Sparse Index - StarTree Docs

Overview and Purpose

A sparse index is a specialized data structure that accelerates equality-based filter operations on columns with extremely high cardinality. It represents a hybrid approach between inverted indexes and Bloom filters, designed specifically for scenarios where traditional indexes become inefficient due to the sheer number of unique values. Sparse indexes are particularly valuable for:

Columns storing hundreds of thousands of unique values
Random identifiers like UUIDs or session IDs
High-cardinality fields such as public IP addresses
Any query pattern involving equality filters (column = value or column IN (...)) on high-cardinality columns
Deployments using tiered storage with data in cloud object stores

Sparse index is a StarTree extension that shows particular performance benefits with tiered storage because it can significantly reduce data transferred from cloud storage during query execution.

How the Index Works

Core Concepts

Traditional inverted indexes create a direct mapping between each unique value and the rows containing that value.

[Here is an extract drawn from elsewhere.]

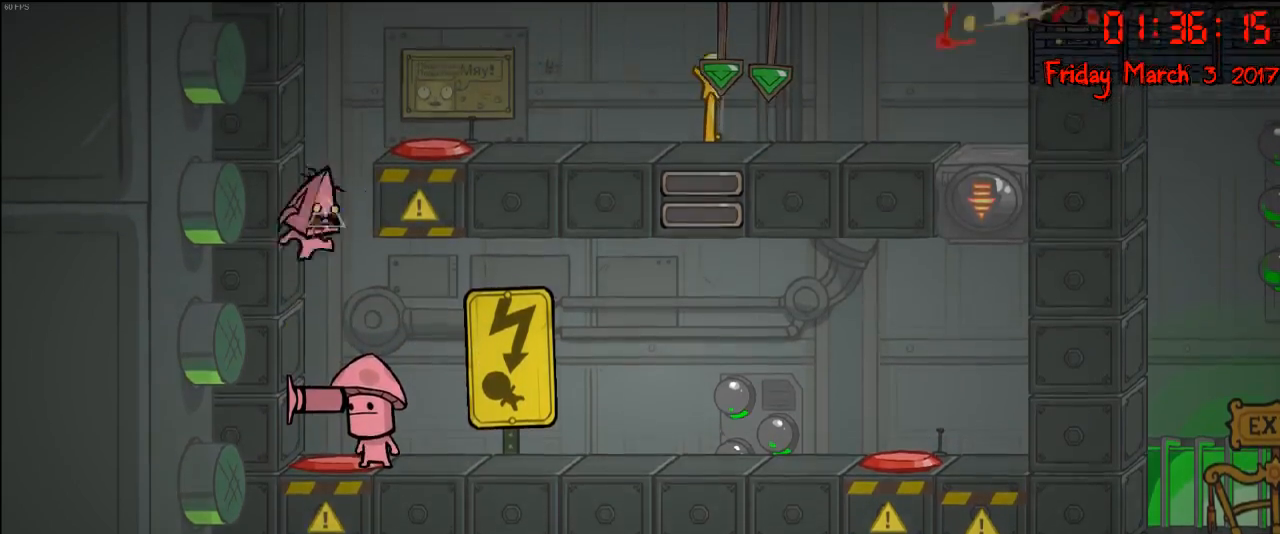
{"buttons": [], "left_stick": "right", "right_stick": "center", "events": [[367, "A", "up"]]}
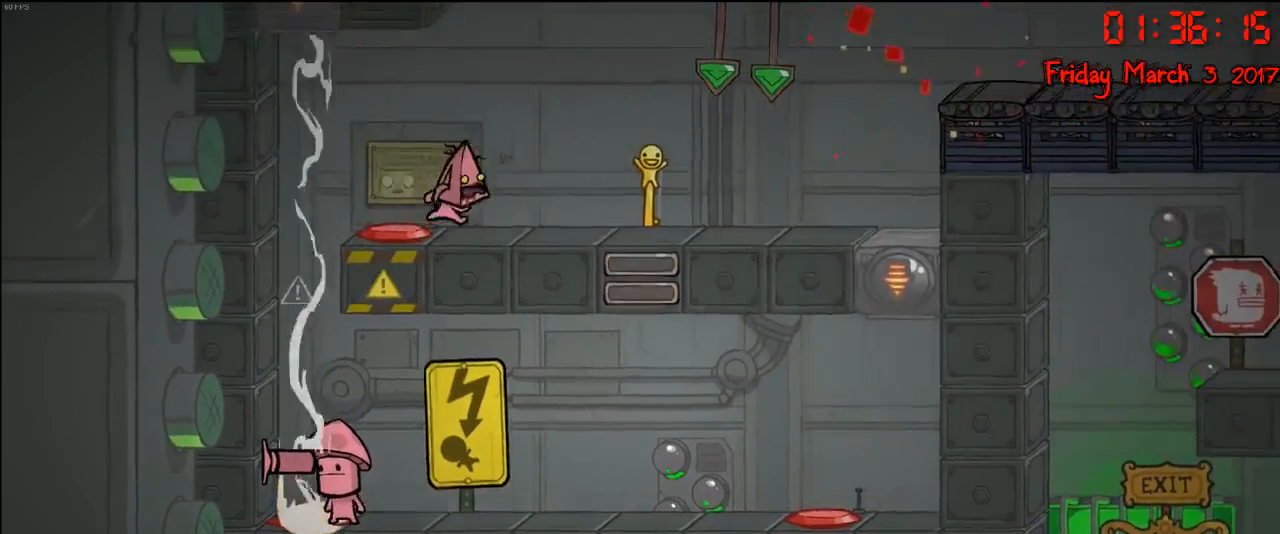
{"buttons": [], "left_stick": "center", "right_stick": "center", "events": [[250, "left_stick", "left"], [417, "left_stick", "center"]]}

While effective for low- to medium-cardinality columns, this approach becomes inefficient as cardinality increases, leading to large index sizes and degraded performance. The sparse index in StarTree Cloud takes a different approach:

Chunking: Rows are grouped into contiguous chunks of a predefined size.
Partitioning: Column values are classified into a fixed number of partitions using one or more hash functions (mappers).
Pseudo-Inverted Index: Instead of mapping values directly to rows, the index maps partitions to chunks that contain values from that partition.

Example Illustration

For a column storing device IDs with millions of unique values:

Traditional Approach: An inverted index would map each unique device ID to its corresponding rows, potentially creating an enormous index.
Sparse Index Approach:
- Rows are grouped into chunks
- Device IDs are hashed into partitions using multiple hash functions
- The index maps each partition to the chunks that contain values from that partition

When processing a query like WHERE deviceId = 'abc123':

The system determines which partition contains ‘abc123’
It identifies the chunks associated with that partition
Only those chunks are scanned, dramatically reducing I/O operations

Sparse indexes are probabilistic at chunk level. They reduce scan work but may include extra chunks that are removed by final predicate evaluation. This approach is particularly beneficial with tiered storage, as it minimizes the amount of data downloaded from cloud storage.

Configuration

Enabling Sparse Index at Server Level

To use sparse indexes, you must first enable them at the server level:

pinot.server.instance.index.sparse.enabled=true

This can be set via the Swagger UI using the /cluster/configs API, or through your server configuration files. Note: After adding this configuration, restart the servers for the changes to take effect.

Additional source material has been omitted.